Johnson recognized early that his aspirations were to become an artist. After graduating from Wilson High School in 1918, he moved to New York City, where he was admitted to the National Academy of Design, a prestigious art school. He excelled in painting, studying with noted artist Charles Webster Hawthorne.
Johnson graduated in 1926 and with private funds raised by Hawthorne he departed for France to further his studies.
Johnson met Danish artist Holcha Krake in 1926. She was skilled in weaving and ceramics. They were married in 1930 in Denmark and spent most of the 1930s in Scandinavia. Here Johnson’s interests in primitivism and folk art began to have a noticeable impact on his work.
Johnson returned to New York in 1938 and set up a studio in Harlem. His French-inspired European landscapes and portraits attracted the attention of the New York art world.
His fame soon spread when he received a Harmon Foundation gold medal. News of his award appeared in major newspapers across the country and even his hometown of Florence
He had visited Florence in the early 1930s. During this visit, Johnson was given the chance to exhibit his work for one day at the Florence YMCA.
Johnson’s search for home and heritage was grounded in his Southern roots. The South was the source of his deep-seated memories of endless fields of cotton and tobacco, one-room wooden shacks, rickety wagons pulled by powerful mules and oxen, and stoic, denim-clad farm workers.

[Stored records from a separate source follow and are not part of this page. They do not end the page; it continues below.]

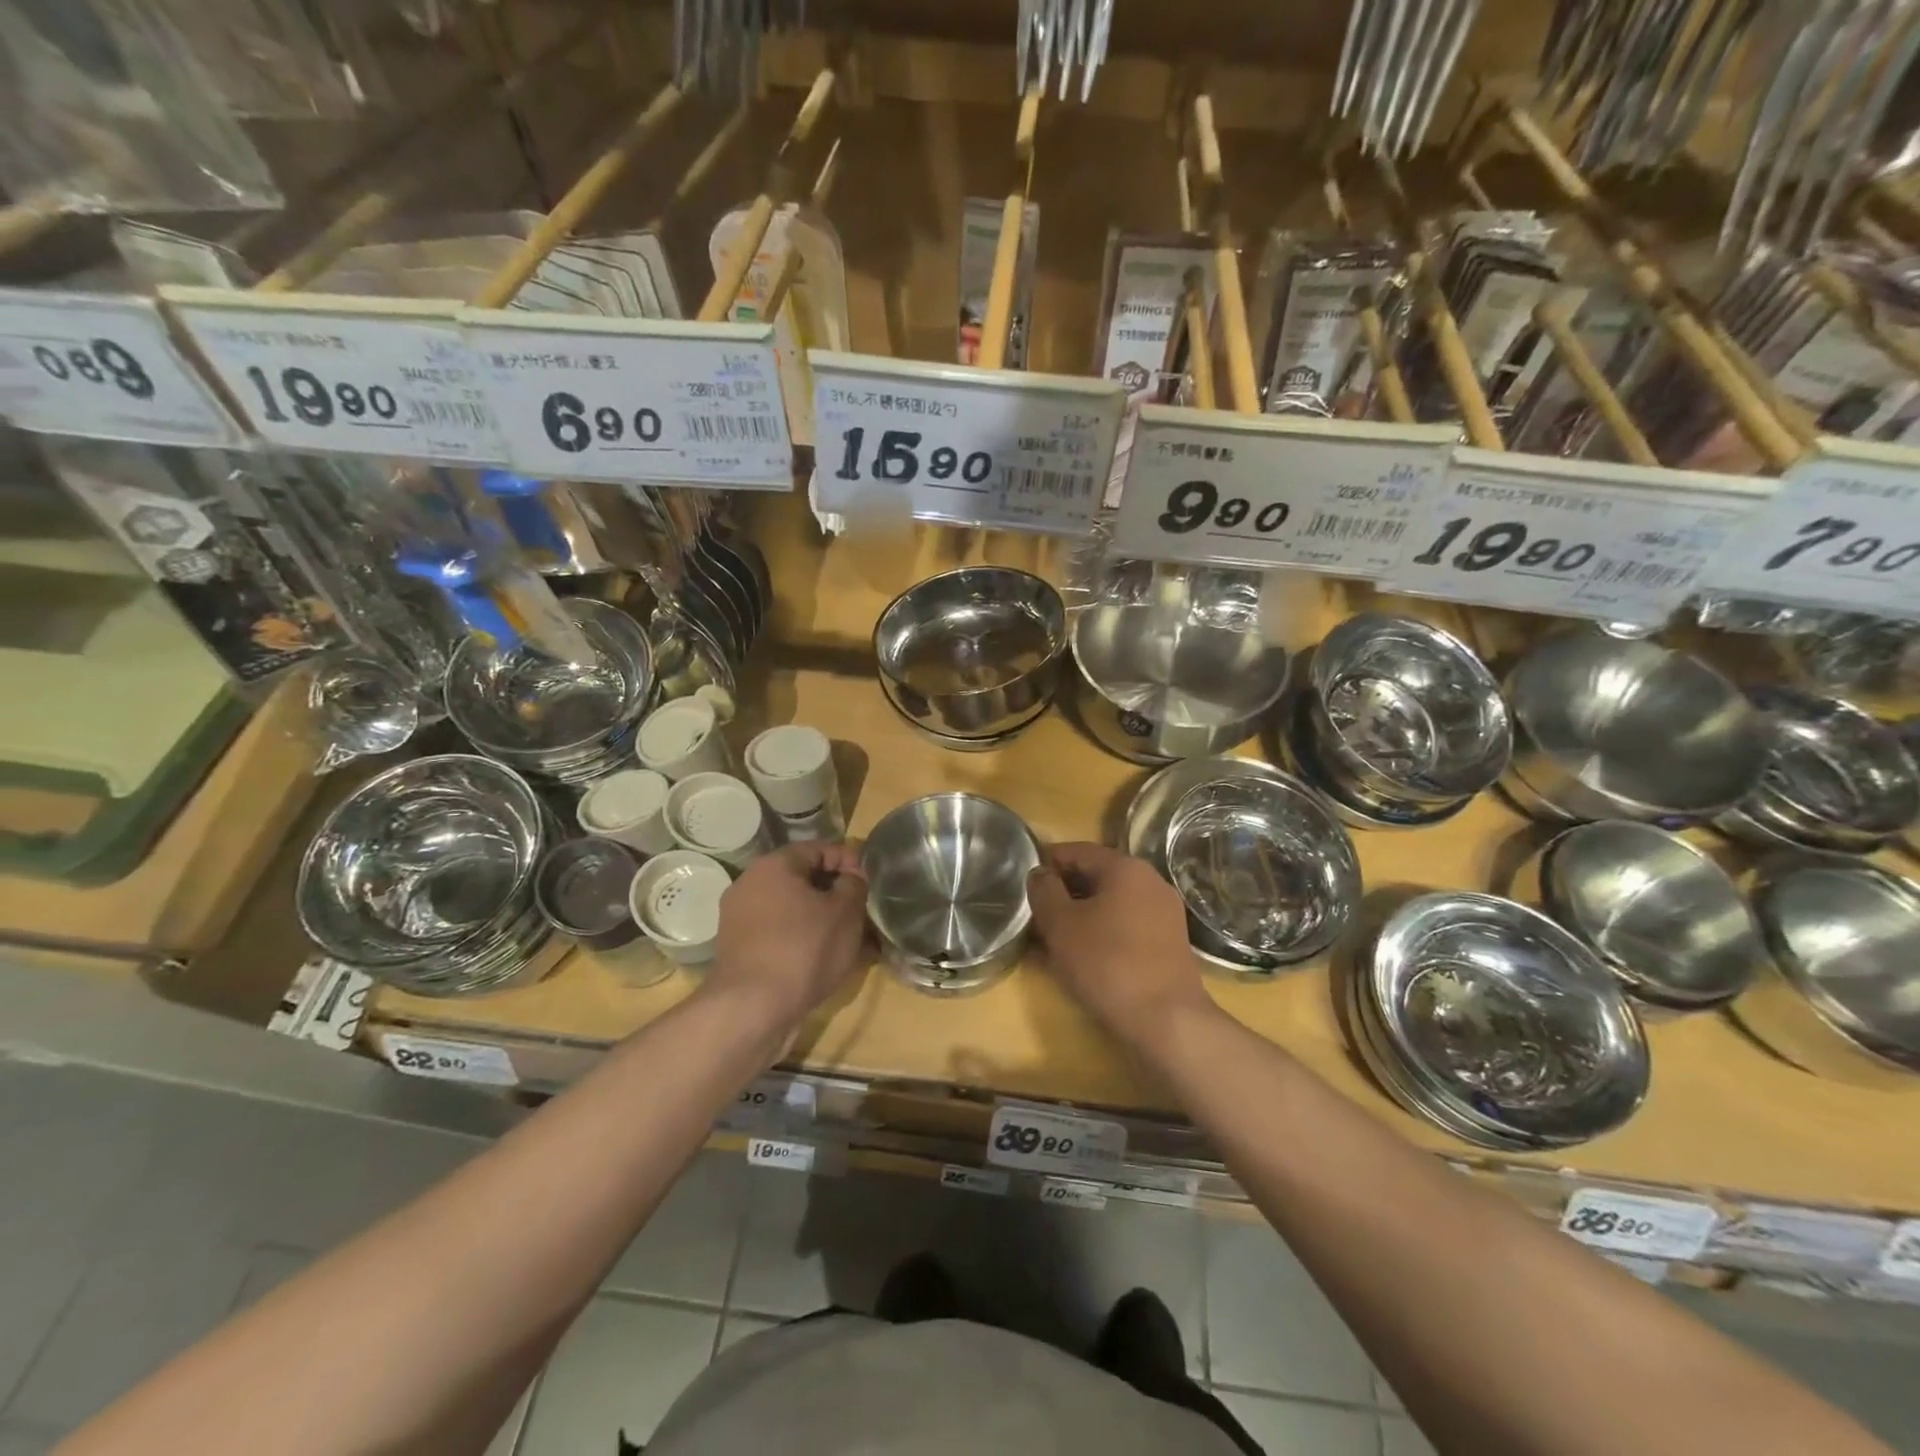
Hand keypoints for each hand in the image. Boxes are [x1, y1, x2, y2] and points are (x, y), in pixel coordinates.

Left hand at [708, 843, 868, 1032]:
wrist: (752, 1010)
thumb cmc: (803, 949)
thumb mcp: (844, 912)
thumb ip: (854, 885)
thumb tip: (853, 877)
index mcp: (773, 866)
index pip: (819, 849)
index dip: (850, 861)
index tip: (872, 882)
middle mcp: (750, 885)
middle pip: (803, 880)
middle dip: (837, 893)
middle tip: (864, 911)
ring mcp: (741, 920)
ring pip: (793, 910)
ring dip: (822, 920)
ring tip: (853, 940)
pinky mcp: (740, 951)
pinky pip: (780, 935)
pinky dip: (804, 941)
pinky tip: (827, 961)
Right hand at [1027, 842, 1213, 1047]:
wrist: (1167, 1020)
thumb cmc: (1107, 963)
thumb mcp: (1060, 924)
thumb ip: (1044, 891)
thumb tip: (1040, 873)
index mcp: (1126, 867)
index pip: (1078, 850)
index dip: (1048, 862)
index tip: (1026, 881)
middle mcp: (1151, 880)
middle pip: (1098, 875)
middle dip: (1065, 890)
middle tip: (1037, 912)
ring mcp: (1165, 911)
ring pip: (1113, 902)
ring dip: (1084, 913)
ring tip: (1056, 937)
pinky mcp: (1171, 941)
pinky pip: (1129, 924)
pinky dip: (1105, 930)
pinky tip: (1087, 954)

Johnson’s paintings repositioned the standard folk narratives about rural people and the South along an incredibly modern style by using simplified, colorful forms.
Johnson’s first major solo exhibition in New York opened in May 1941 - the first time most of his African-American, folk-inspired paintings were shown. The exhibition was reviewed by the two major art journals and by all the large daily newspapers in New York.
Johnson said his personal philosophy “is to express in a natural way what I feel, what is in me, both rhythmically and spiritually, all that which in time has been saved up in my family of primitiveness and tradition, and which is now concentrated in me.”
Johnson’s wife died in 1944. He was hospitalized at the Long Island’s Central Islip State Hospital in the late 1940s. He spent 23 years there before his death in 1970.
The Florence Museum is open Tuesday through Saturday, 10 a.m. to 5 p.m. and Sunday from 2 to 5 p.m.The museum is located at 558 Spruce St. and the website is www.florencemuseum.org.